Generates data from a design with nonlinear confounding, where covariates jointly influence both treatment assignment and the outcome through non-trivial functions. The true average treatment effect is known, allowing evaluation of estimator performance.
Arguments
- n
Sample size. Default is 500.
- p
Number of covariates. Must be at least 5 for
dgp = 1and at least 8 fordgp = 2. Default is 10.- ate
True average treatment effect. Default is 0.
- rho
Correlation parameter for the AR(1) covariance structure among covariates: \(\Sigma_{jk} = \rho^{|j-k|}\). Default is \(-0.25\).
- sigma
Noise standard deviation for the outcome. Default is 1.
- dgp
Integer selecting the data generating process. Default is 1. See Details.
Value
A list with the following elements:
- X
The \(n \times p\) covariate matrix.
- A
Binary (0/1) treatment assignment vector.
- Y
Observed outcome vector.
- propensity
True propensity scores \(P(A=1 \mid X)\).
- ate
The true ATE used in the simulation.
- n
Sample size.
- p
Number of covariates.
- dgp
The DGP that was used.
Details
Both DGPs generate covariates from \(X \sim N(0, \Sigma)\) where \(\Sigma_{jk} = \rho^{|j-k|}\).

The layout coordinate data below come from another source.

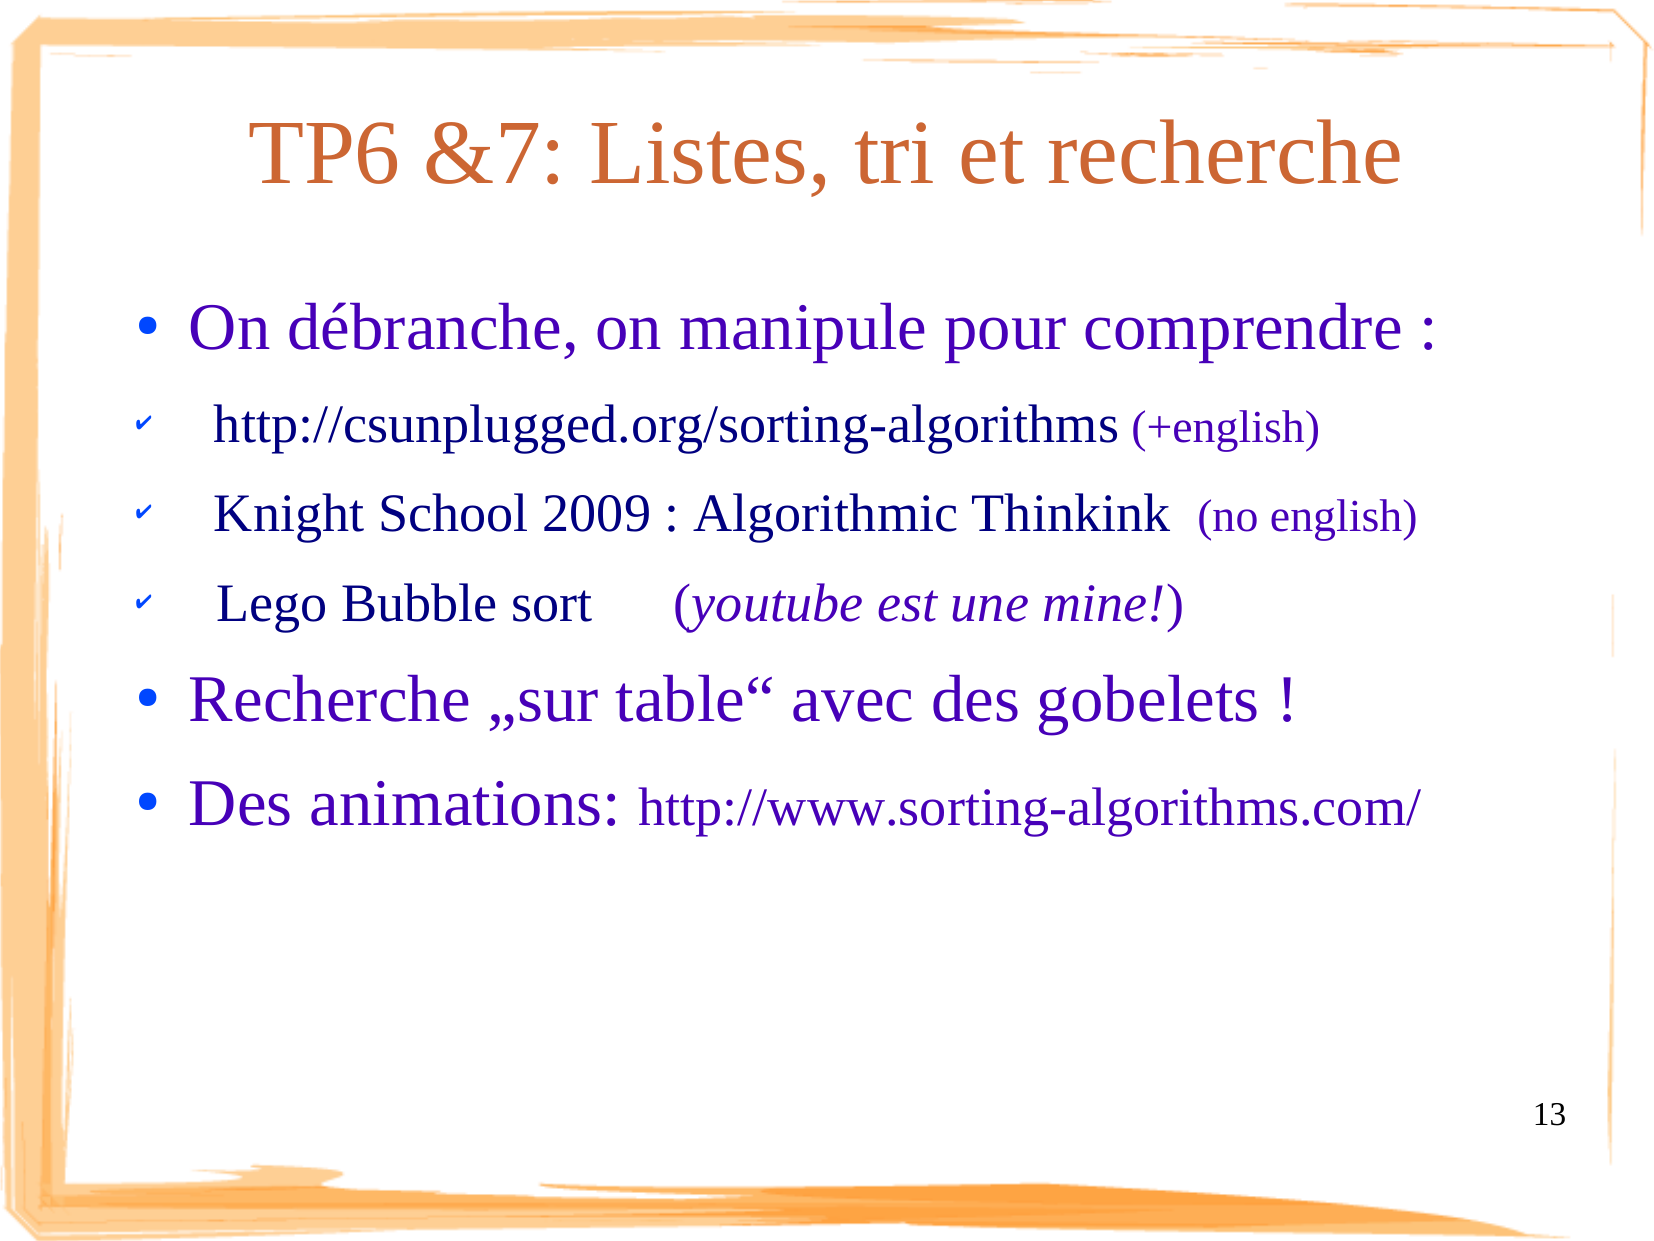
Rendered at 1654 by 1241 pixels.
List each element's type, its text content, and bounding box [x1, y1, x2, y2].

picture [0, 0, 1654, 1241]
title TP6 &7: Listes, tri et recherche [82, 49, 1571, 257]
list On débranche, on manipule pour comprendre : http://csunplugged.org/sorting-algorithms (+english) Knight School 2009 : Algorithmic Thinkink (no english) Lego Bubble sort (youtube est une mine!) Recherche „sur table“ avec des gobelets ! Des animations: http://www.sorting-algorithms.com/ [118, 290, 1571, 1063]
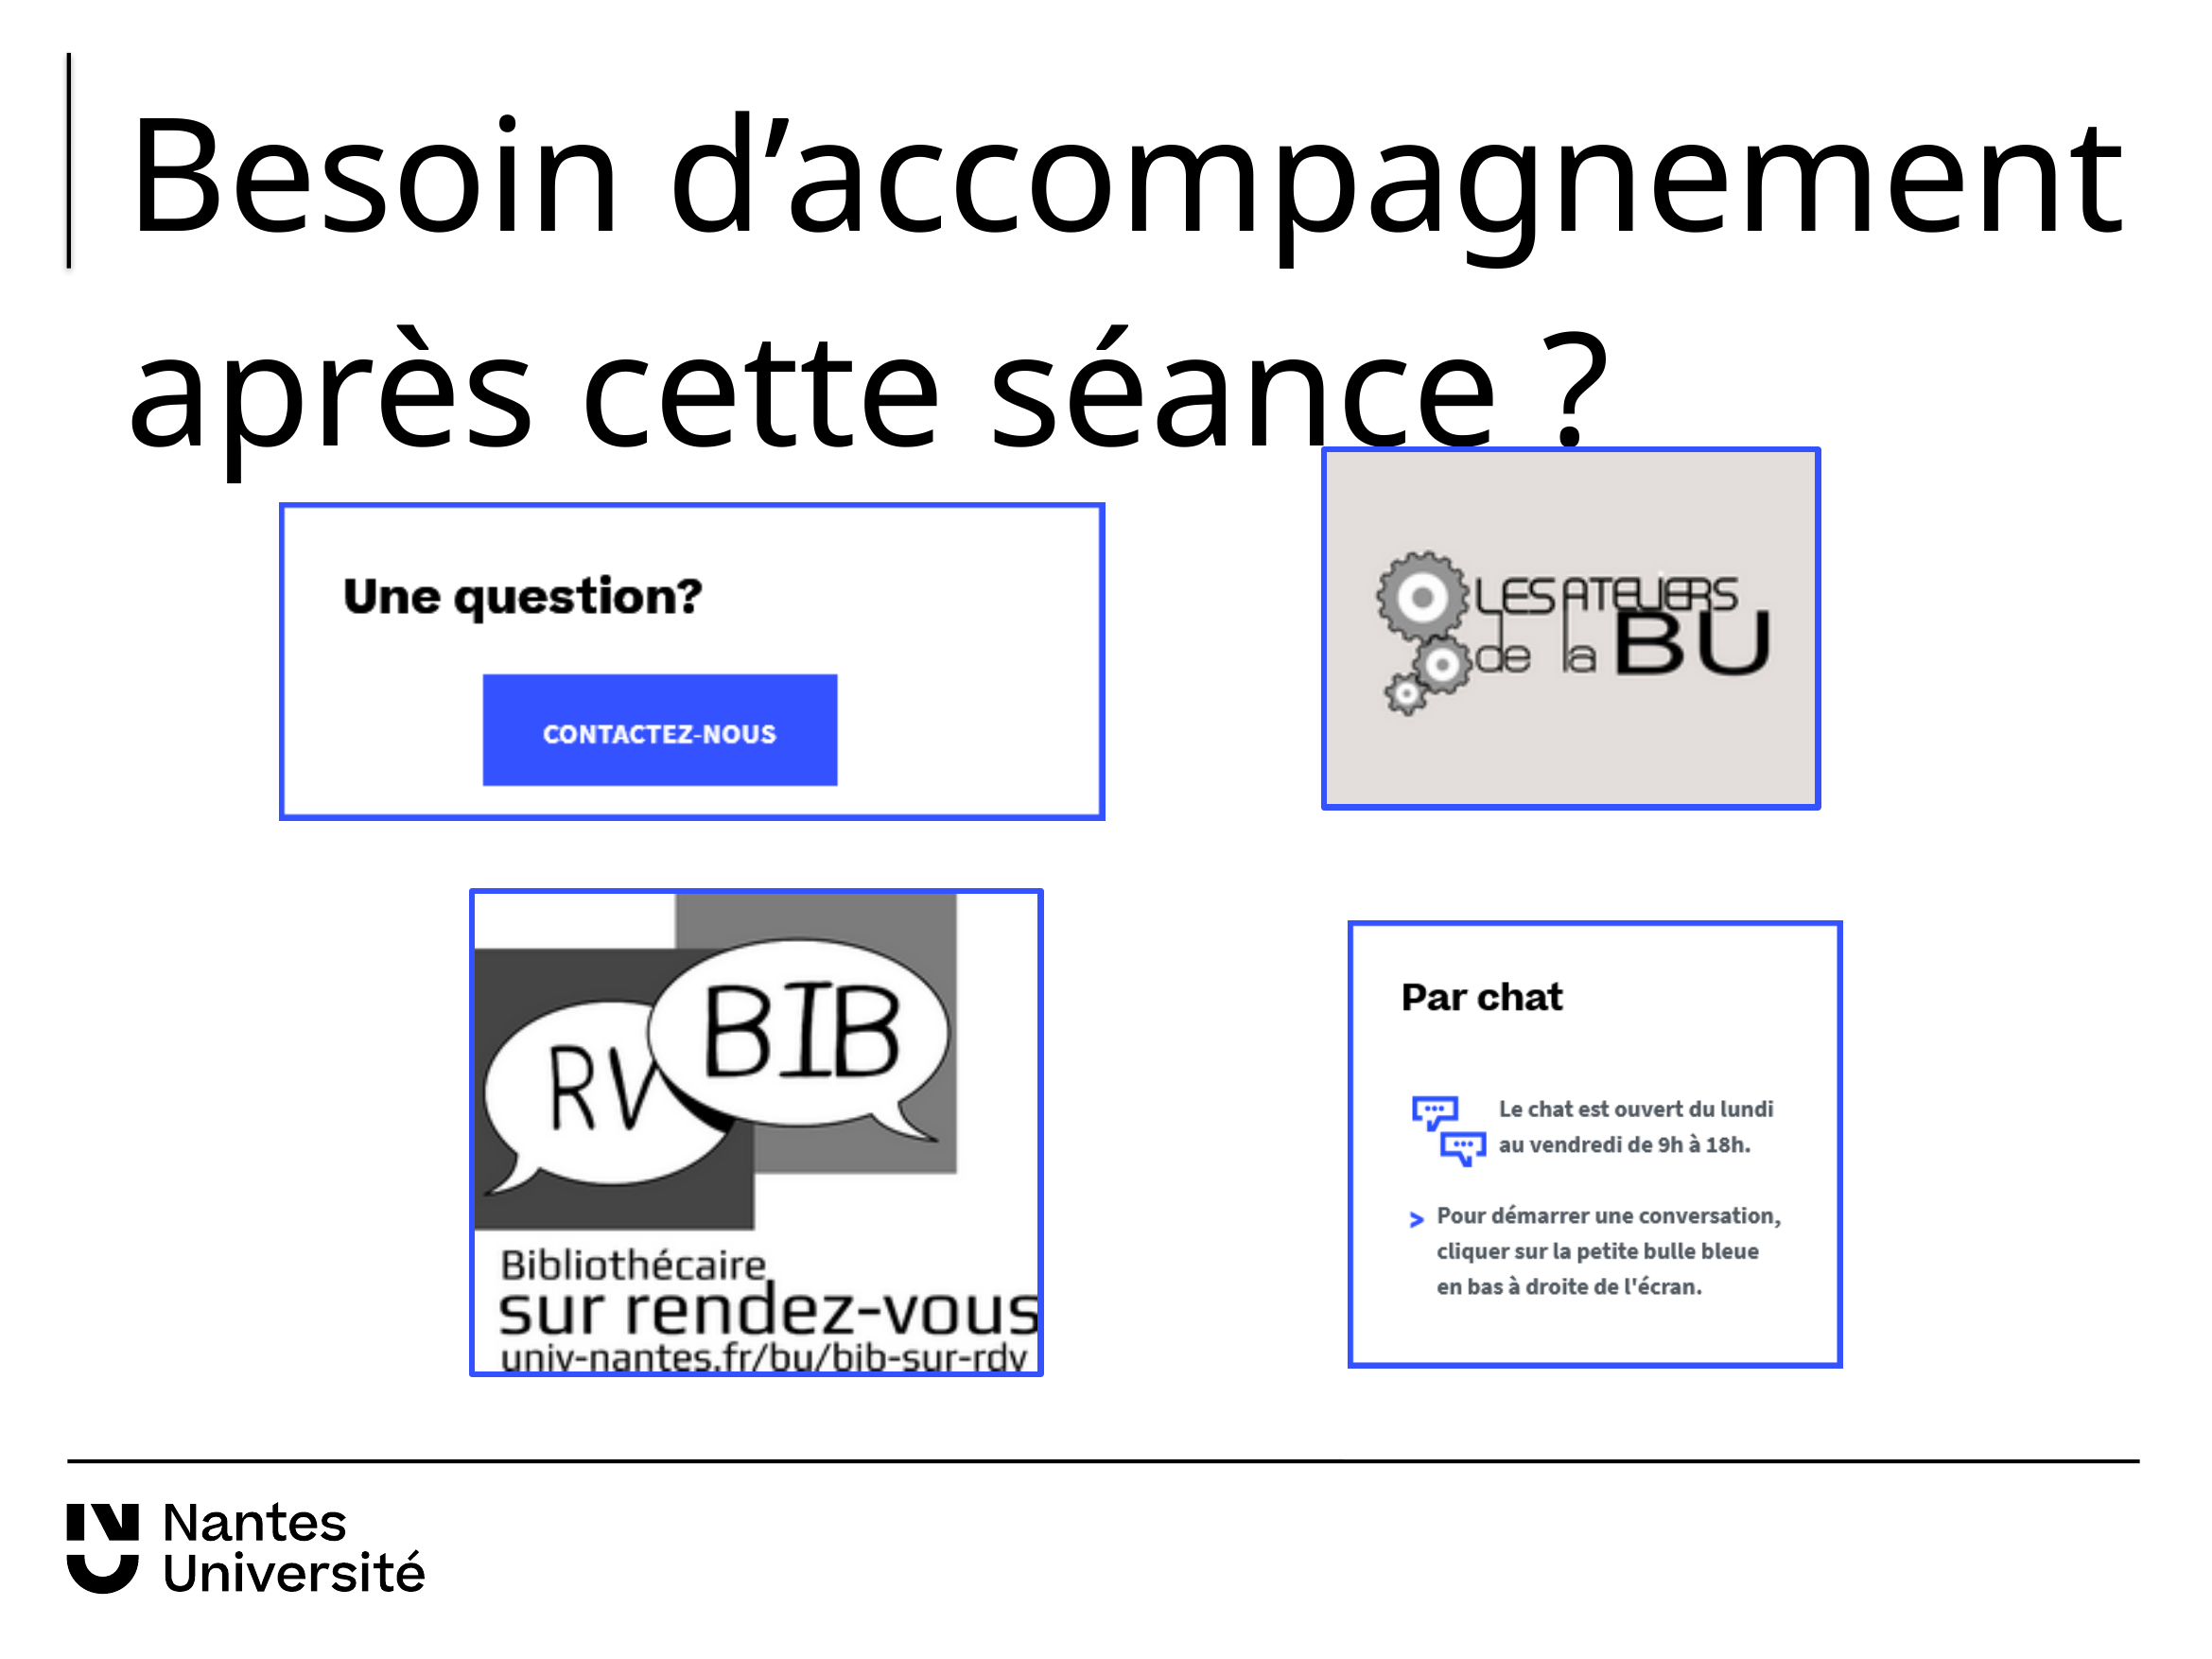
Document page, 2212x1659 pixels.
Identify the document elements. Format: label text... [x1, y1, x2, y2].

picture [474, 893, 1038, 1371]
picture [1326, 452, 1816, 805]
picture [1348, 920, 1843, 1369]
picture [279, 502, 1106, 821]
text_box Besoin d’accompagnement après cette séance ? [112, 56, 2179, 466]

DGP 1 (default): Confounding through \(X_1\) via a Beta density.
Propensity: \(P(A=1|X) = 0.25(1 + B(X_1; 2, 4))\) where \(B\) is the Beta(2,4) density.
Outcome: \(Y = 2(X_1-1) + 2 B(X_1;2,4) + X_2 + 2 B(X_5;2,4) + \tau A + \varepsilon\).
DGP 2: Rich outcome surface with moderate confounding. Designed to illustrate the benefit of the augmented estimator. Confounding operates through \(X_1\) and \(X_2\), while the outcome depends on \(X_1, \ldots, X_8\) with interactions and nonlinearities.
Propensity: \(P(A=1|X) = \mathrm{logit}^{-1}(0.6 X_1 - 0.4 X_2 + 0.2 X_1 X_2)\).
Outcome: \(Y = 2 X_1 + X_2^2 - 1.5 X_3 + \sin(2 X_4) + X_5 X_1 + 0.8 X_6 - \cos(X_7) + 0.5 X_8 + \tau A + \varepsilon\).